Students do not need their own GPU for this course. They can use cloud-based solutions, or if they do not want to purchase cloud-based GPU environment, they can still take this course to get theoretical knowledge of CUDA and programming experience of other open-source libraries like mpi/openMP. The course also exposes students to cutting-edge research fields in which GPU programming is in use these days.
The course offers a 30-day money-back guarantee.
The Cuda Basics course is designed for programmers with a basic understanding of C or C++ who seek to learn the fundamentals of Cuda C programming. The course provides a combination of lectures and example programs to help participants design their own algorithms and take advantage of the full performance benefits of GPGPU programming.

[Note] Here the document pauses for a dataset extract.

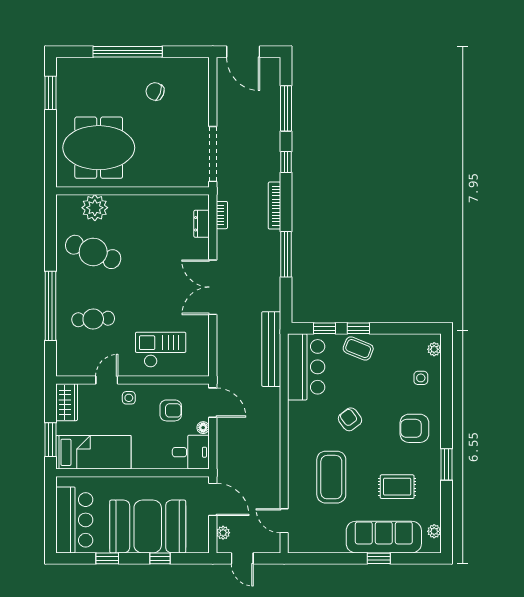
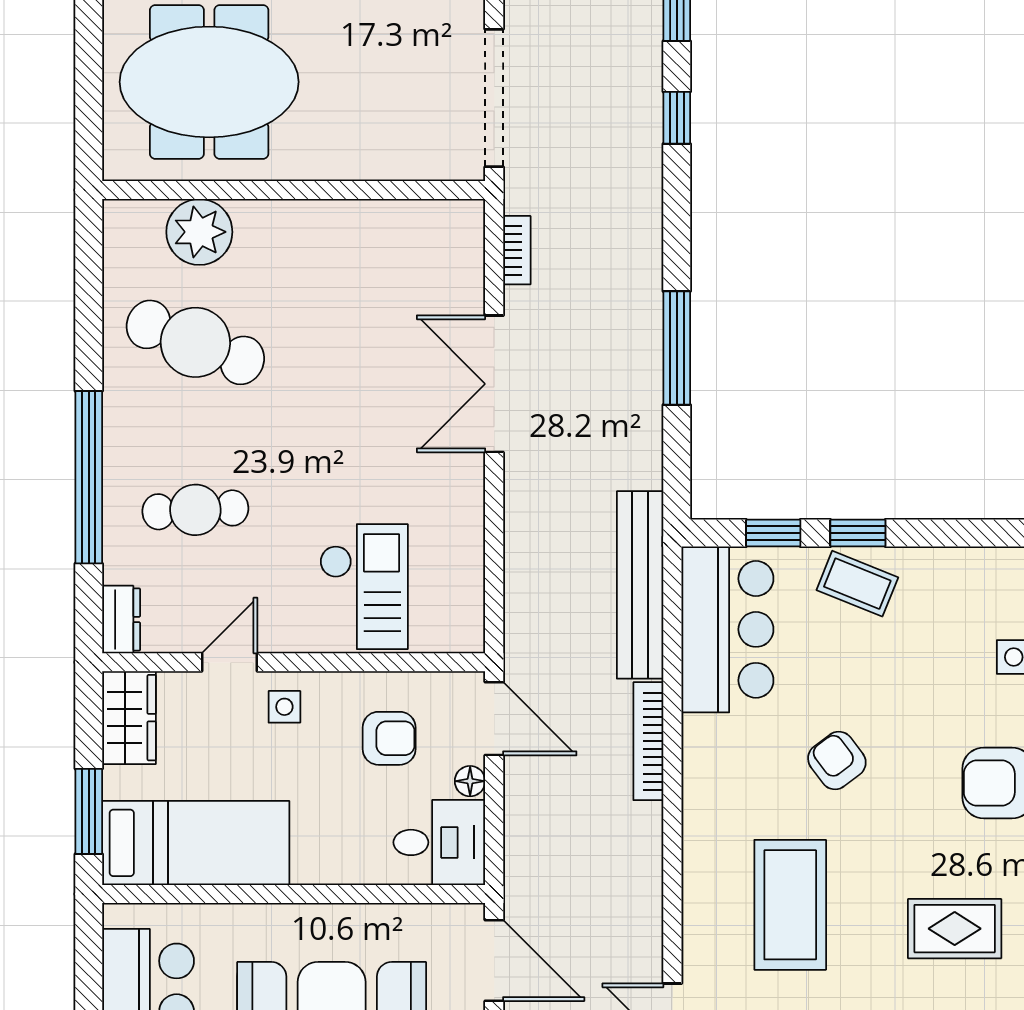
bookcase: (275, 206) -> (648, 741), moved
dresser: (202, 224) -> (121, 619), moved, turned 180
double door: (213, 287) -> (494, 384), moved
checkout: (161, 350) -> (364, 587), turned 90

The course includes a range of topics, divided into different sections. The first section offers an introduction to Cuda C and covers the process of installing Cuda. The second section focuses on Cuda hardware design, while the third section provides an overview of the Cuda execution model.
The course offers a range of example programs that help participants understand key concepts, including adding vectors, occupancy, shared memory, and memory coalescence. Additionally, participants will learn about constant memory, atomic functions, warp level primitives, and dynamic parallelism.
The final sections of the course provide an introduction to pinned, zero copy, and unified memory, as well as streams and multi-GPU programs. By the end of the course, participants will have the skills and knowledge necessary to design their own algorithms and take full advantage of the performance benefits of GPGPU programming.
The course titled GPU Programlama is instructed by Muhammed Fatih Bayraktar. The course focuses on the CUDA Runtime API and its application in artificial intelligence and graphics programming. The course emphasizes the ever-increasing size of data and the need for efficient processing through the use of graphics processing units (GPUs). Students will learn to harness the power of GPUs to develop new algorithms and achieve exceptional results.
A GPU is a specialized electronic circuit designed to quickly process and manipulate memory in a frame buffer to produce output for a display device. They are utilized in embedded systems, cell phones, personal computers, workstations, and gaming consoles. With their highly parallel structure, modern GPUs are efficient in processing large blocks of data in parallel, making them more efficient than general-purpose central processing units (CPUs). GPUs are commonly found in personal computers as an individual graphics card or embedded on the mainboard.
The term GPU originally referred to a programmable processing unit designed to operate independently of the CPU and manage graphic processing and output. The term gained popularity in 1994 when Sony referred to its Toshiba-designed Sony GPU for the PlayStation console. Nvidia later marketed the GeForce 256 as the world’s first GPU in 1999. The course covers various topics related to GPU programming, including basics, memory, first GPU code, occupancy, debugging, performance measurement, project files, memory transfer, simultaneous operations, cache levels, shared memory, and closure.
The course consists of several sections, beginning with the basics and fundamentals of GPU programming, followed by memory management, code development, performance measurement, and debugging. Students will learn to develop efficient and high-performance algorithms that take advantage of the GPU’s parallel structure. The course also covers advanced topics such as cache levels, shared memory, and closure. Through the course, students will develop the necessary skills to utilize GPUs effectively and efficiently.